### [PROBLEM DESCRIPTION]
Reproduce everything in the symposium summary from "The second session" down to "patients show acanthocytosis.", word for word.

### [GIVEN PASSAGE]

Second International Neuroacanthocytosis Symposium: April 18th-19th 2005, Montreal Neurological Hospital and Institute
On Monday morning, we were welcomed by Eva Andermann and other McGill University dignitaries. Joseph Martin, Dean of Harvard Medical School, gave the keynote address, reviewing the pathways leading to degeneration of neurons in the major neurodegenerative disorders. Kailash Bhatia outlined the many possible clinical causes of chorea, stressing that family history, brain imaging and documentation of other symptoms are all necessary for a correct diagnosis. Adrian Danek and Glenn Irvine closed the session by updating us on the major scientific and fundraising developments in NA since the first symposium was held in 2001.
The second session concerned acanthocytosis and neurological disease. Gordon Stewart discussed stomatocytosis, a red blood cell abnormality that is considered the ‘reverse' of acanthocytosis. Rob Hegele reviewed abetalipoproteinemia and homozygous hypobetalipoproteinemia, two disorders of fat absorption that lead to neuroacanthocytosis. Giel Bosman detailed how acanthocytes show structural alterations in band 3, an abundant red cell protein. Michael Hayden outlined how therapeutic trials in Huntington's disease may be relevant to NA research. Ruth Walker presented the clinical features of Huntington's disease-like 2 (HDL2), a neurodegenerative disorder in which some patients show acanthocytosis.

### [SOURCE DATA]
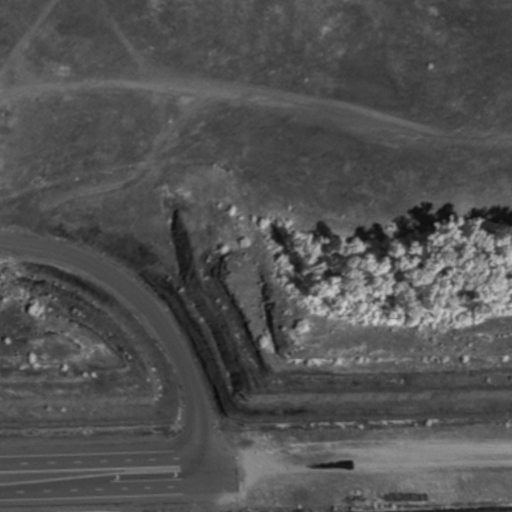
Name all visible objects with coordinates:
road: (161, 308)
road: (118, 477)
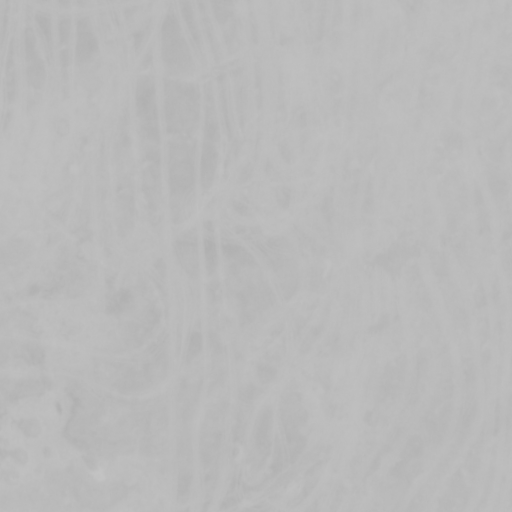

### [WORKED SOLUTION]
The second session concerned acanthocytosis and neurological disease. Gordon Stewart discussed stomatocytosis, a red blood cell abnormality that is considered the ‘reverse' of acanthocytosis. Rob Hegele reviewed abetalipoproteinemia and homozygous hypobetalipoproteinemia, two disorders of fat absorption that lead to neuroacanthocytosis. Giel Bosman detailed how acanthocytes show structural alterations in band 3, an abundant red cell protein. Michael Hayden outlined how therapeutic trials in Huntington's disease may be relevant to NA research. Ruth Walker presented the clinical features of Huntington's disease-like 2 (HDL2), a neurodegenerative disorder in which some patients show acanthocytosis.